If the mortgage payment isn't killing you, I would roll it over to a 401(k).
You seem to be in a pretty good spot financially speaking. You can easily make more than 4% in a 401k plan, over the long term.
Unless you are just getting killed by the mortgage and you hate the thing with a red hot passion, I would roll it over to a 401k and make some money until retirement.
To ad to the answer above, if you're only 30 years od you will pay some hefty fees and taxes to take it out of a retirement plan.
You are vague on how the money is coming to you from the annuity, as William points out, annuity lump sum is not available to you, except for rollover to 401k or IRA, until you are 59.5. With all the taxes and penalties it would be an easy decision - roll it over to the 401k.

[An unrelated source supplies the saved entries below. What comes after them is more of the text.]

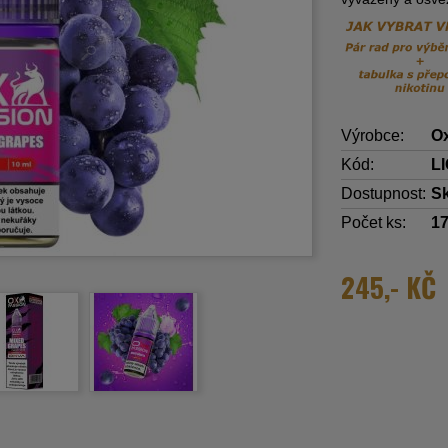
Výrobce:
O
Kód:
L
Dostupnost:
S
Počet ks:
1
245,- KČ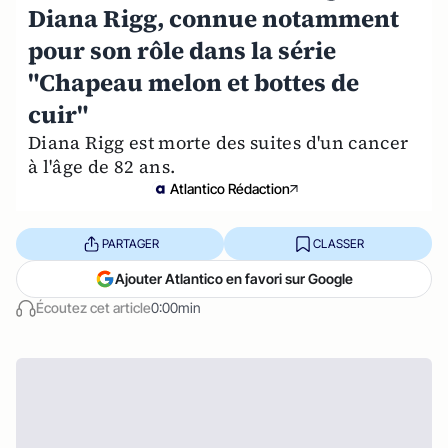
Diana Rigg, connue notamment
pour son rôle dans la série
"Chapeau melon et bottes de
cuir"
Diana Rigg est morte des suites d'un cancer
à l'âge de 82 ans.
Atlantico Rédaction
PARTAGER
CLASSER
Ajouter Atlantico en favori sur Google
Écoutez cet article
0:00min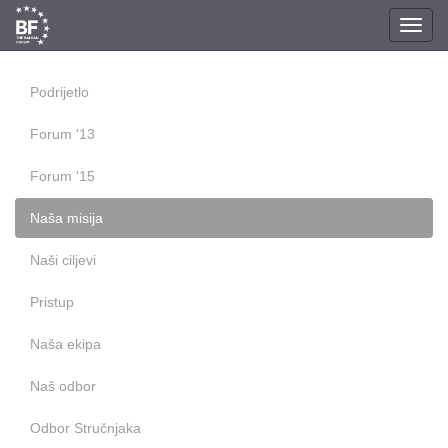
Toggl
navig
Podrijetlo
Forum '13
Forum '15
Naša misija
Naši ciljevi
Pristup
Naša ekipa
Naš odbor
Odbor Stručnjaka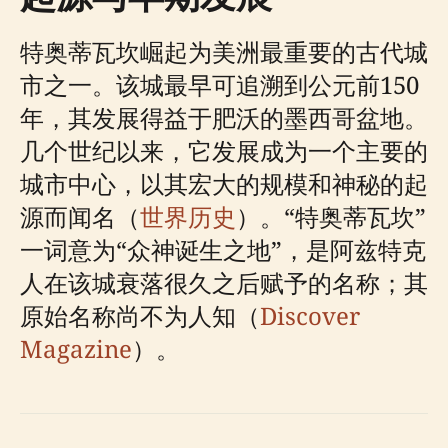
特奥蒂瓦坎崛起为美洲最重要的古代城
市之一。该城最早可追溯到公元前150
年，其发展得益于肥沃的墨西哥盆地。
几个世纪以来，它发展成为一个主要的
城市中心，以其宏大的规模和神秘的起
源而闻名（
世界历史
）。“特奥蒂瓦坎”
一词意为“众神诞生之地”，是阿兹特克
人在该城衰落很久之后赋予的名称；其
原始名称尚不为人知（
Discover
Magazine
）。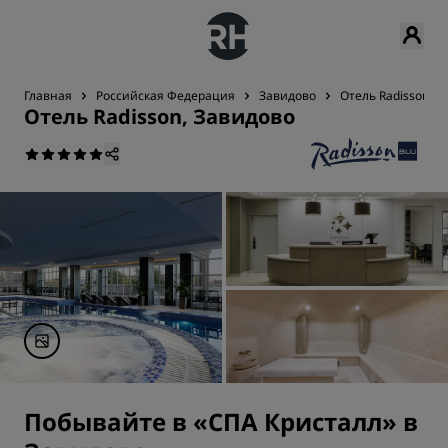
Главная
Российская Федерация
Завидово
Отель Radisson, З
Отель Radisson, Завидово
Побывайте в «СПА Кристалл» в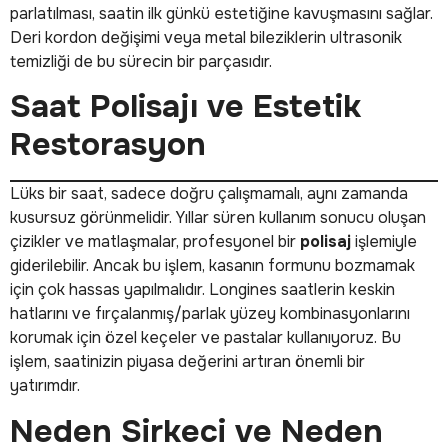
parlatılması, saatin ilk günkü estetiğine kavuşmasını sağlar.
Deri kordon değişimi veya metal bileziklerin ultrasonik
temizliği de bu sürecin bir parçasıdır.
Saat Polisajı ve Estetik
Restorasyon
Lüks bir saat, sadece doğru çalışmamalı, aynı zamanda
kusursuz görünmelidir. Yıllar süren kullanım sonucu oluşan
çizikler ve matlaşmalar, profesyonel bir
polisaj
işlemiyle
giderilebilir. Ancak bu işlem, kasanın formunu bozmamak
için çok hassas yapılmalıdır. Longines saatlerin keskin
hatlarını ve fırçalanmış/parlak yüzey kombinasyonlarını
korumak için özel keçeler ve pastalar kullanıyoruz. Bu
işlem, saatinizin piyasa değerini artıran önemli bir
yatırımdır.
Neden Sirkeci ve Neden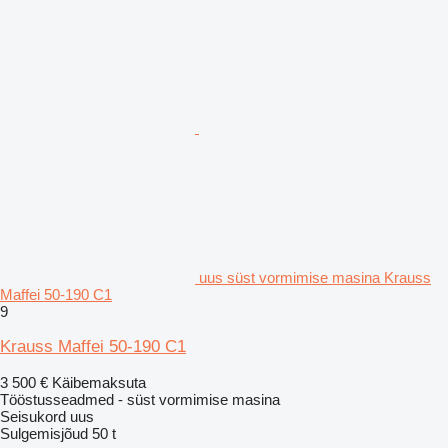
uus süst vormimise masina Krauss
Maffei 50‑190 C1
9
Krauss Maffei 50‑190 C1
3 500 €
Käibemaksuta
Tööstusseadmed - süst vormimise masina
Seisukord
uus
Sulgemisjõud
50 t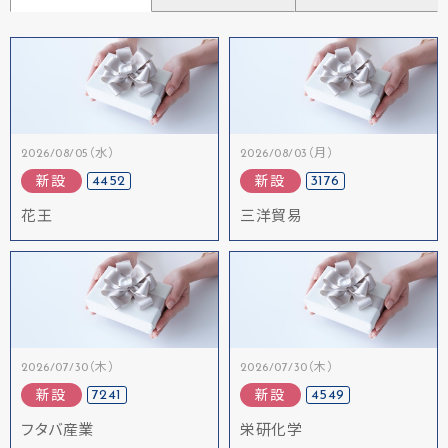
2026/08/05（水）
2026/08/03（月）
4452
3176
新設
新設
花王
三洋貿易
2026/07/30（木）
2026/07/30（木）
7241
4549
新設
新設
フタバ産業
栄研化学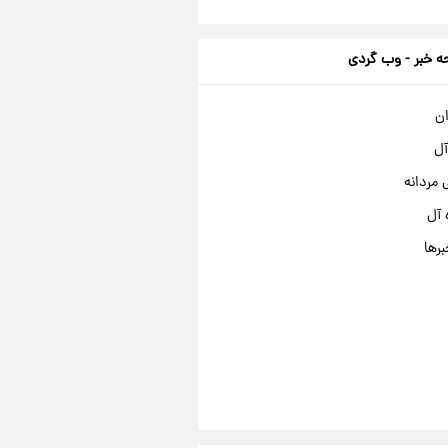
 خبر - وب گردی
ان
آل
مردانه
 آل
برها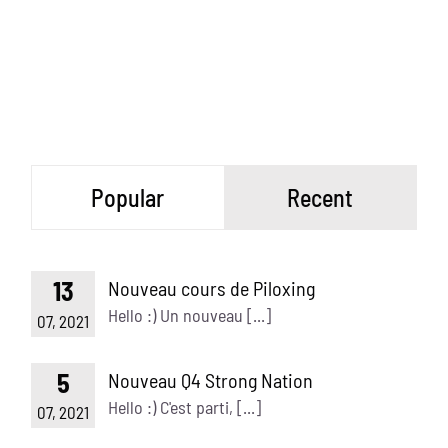
Popular
Recent
13
Nouveau cours de Piloxing
Hello :) Un nouveau [...]
07, 2021
5
Nouveau Q4 Strong Nation
Hello :) C'est parti, [...]
07, 2021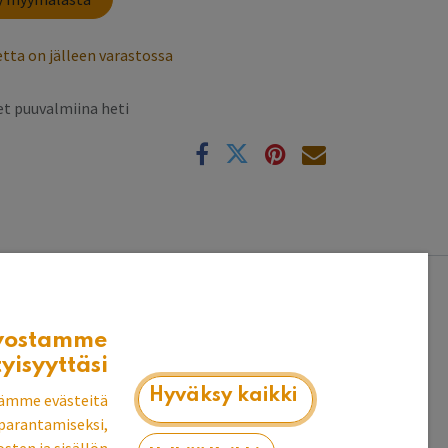
tta on jälleen varastossa
t puuvalmiina heti
k
vostamme
tyisyyttäsi
Hyväksy kaikki
ämme evästeitä
parantamiseksi,
en puolen välillä väliseinä; pariovien takana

A rollover may or may not be in your best interest. With some of these union plans, you may not have the choice of rollover before age 59.5 or sometimes age 65. Even then the union plan may have better options then whats available in the open market survivorship and disability payouts. You should talk to Registered Investment Advisor who is also experienced in variable annuities. Usually fee only advisors don't have variable annuity experience. They will blindly recommend you to do a rollover.
Most union contracts want you to keep this money only for retirement so you may not have the option of rolling over to 401k. If the rollover option is available to you, you should also consider rolling it over to IRA and since you are only 30 years old, a Roth Ira may also make sense. I recently advised a client to keep her money in a union pension inside of a variable annuity as it had a guarenteed minimum interest rate of 5% that never went lower than that lifetime. There was no way for me to roll over that and beat that on a guarenteed basis in the market.

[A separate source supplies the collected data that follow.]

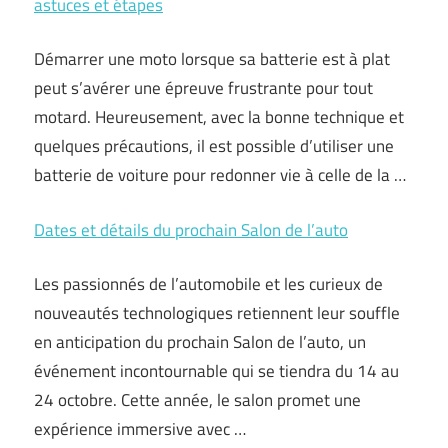
astuces et étapes
Démarrer une moto lorsque sa batterie est à plat
peut s’avérer une épreuve frustrante pour tout
motard. Heureusement, avec la bonne technique et
quelques précautions, il est possible d’utiliser une
batterie de voiture pour redonner vie à celle de la …
Dates et détails du prochain Salon de l’auto
Les passionnés de l’automobile et les curieux de
nouveautés technologiques retiennent leur souffle
en anticipation du prochain Salon de l’auto, un
événement incontournable qui se tiendra du 14 au
24 octobre. Cette année, le salon promet une
expérience immersive avec …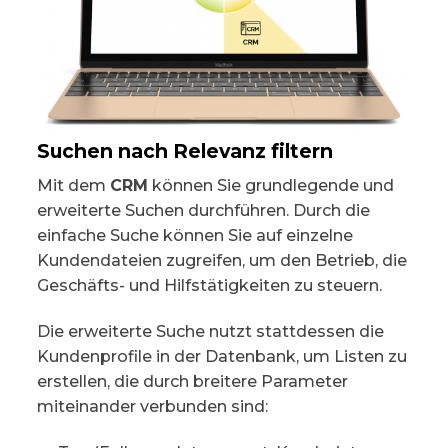
Suchen nach Relevanz filtern
Mit dem
CRM
können Sie grundlegende und
erweiterte Suchen durchführen. Durch die
einfache Suche können Sie auf einzelne
Kundendateien zugreifen, um den Betrieb, die
Geschäfts- und Hilfstätigkeiten zu steuern.
Die erweiterte Suche nutzt stattdessen die
Kundenprofile in der Datenbank, um Listen zu
erstellen, die durch breitere Parameter
miteinander verbunden sind: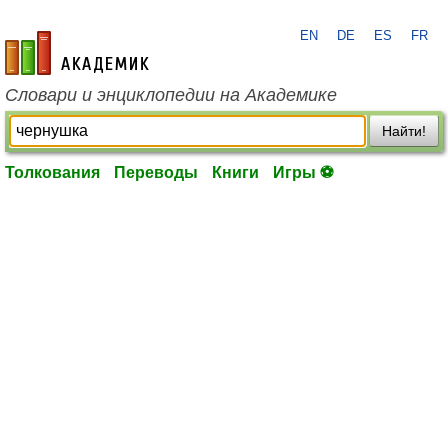
EN
DE
ES
FR
academic.ru
Словари и энциклопедии на Академике
Найти!
Толкования
Переводы
Книги
Игры ⚽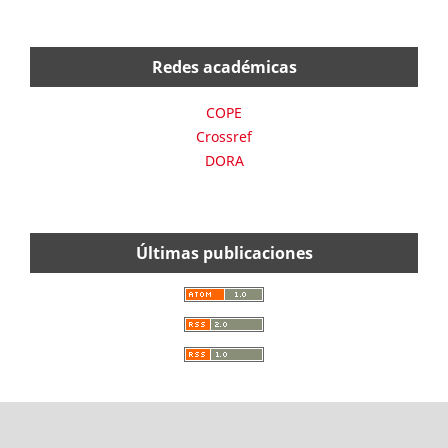
Redes académicas
COPE
Crossref
DORA
Últimas publicaciones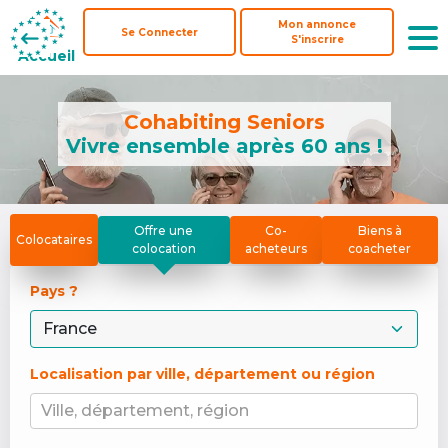
Mon annonce
Mon annonce
Se Connecter
Se Connecter
S'inscrire
S'inscrire
Accueil
Accueil
Cohabiting Seniors
Vivre ensemble après 60 ans !
Offre une
Co-
Biens à
Colocataires
colocation
acheteurs
coacheter
Pays ? 
Localisation par ville, département ou région
Ville, département, région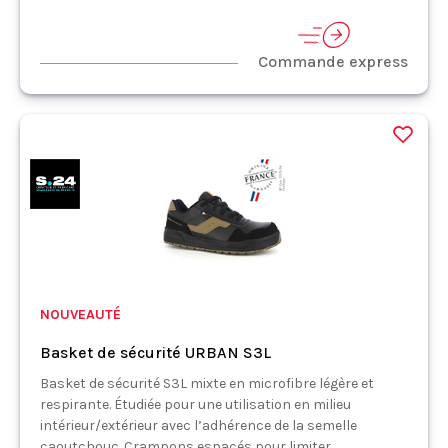
Commande express
NOUVEAUTÉ
Basket de sécurité URBAN S3L
Basket de sécurité S3L mixte en microfibre légère et
respirante. Étudiée pour une utilisation en milieu
intérieur/extérieur avec l’adhérence de la semelle
caoutchouc. Crampons espacés pour limiter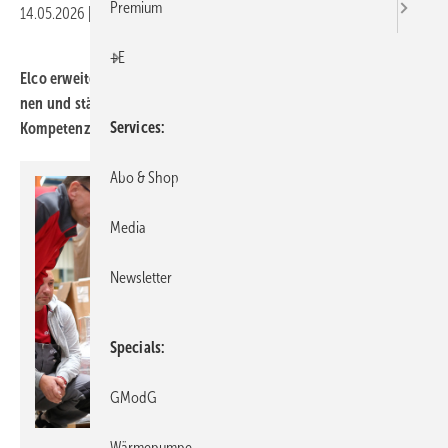
Premium
14.05.2026
|
Druckvorschau
+E
Elco erweitert bundesweit das Schu­lungs­pro­gramm in den Regio­
nen und stärkt die Wärme­pum­pen Aka­demie in Hechingen als
Services
Kompe­tenz­zentrum.
Abo & Shop
Media
Newsletter
Specials
GModG
Wärmepumpe
Elco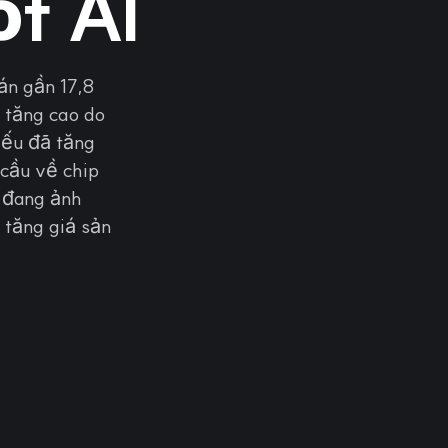
ốt AI
án gần 17,8
 tăng cao do
iếu đã tăng
cầu về chip
u đang ảnh
 tăng giá sản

Looks like you have been carefully managing your finances… kudos!
If your mortgage company allows it, pay the mortgage twice per month rather than once per month. You don’t pay more you just make a payment more often. Doing this will cut roughly 7 years off of a 30 year mortgage.
Not clear but it sounds as if your annuity is part of a pension plan or defined benefit plan since it is being managed by a union. Although you will get better control by moving your pension into an IRA or 401(k), some pensions cannot be moved and/ or have special rules. Call your benefits administrator and ask for a copy of your pension summary plan document. This document will detail what is or is not allowed regarding your plan or account.
We have worked with a union for many years. It sounds to me like you are wondering if you can get a better return outside of your annuity. Of course, the answer is not that simple. "It depends." One could look at your annuity's historical interest payments and compare to various stock/bond investment strategies. As others have mentioned, you need to check with your benefits department to see what your options/restrictions are for moving the account.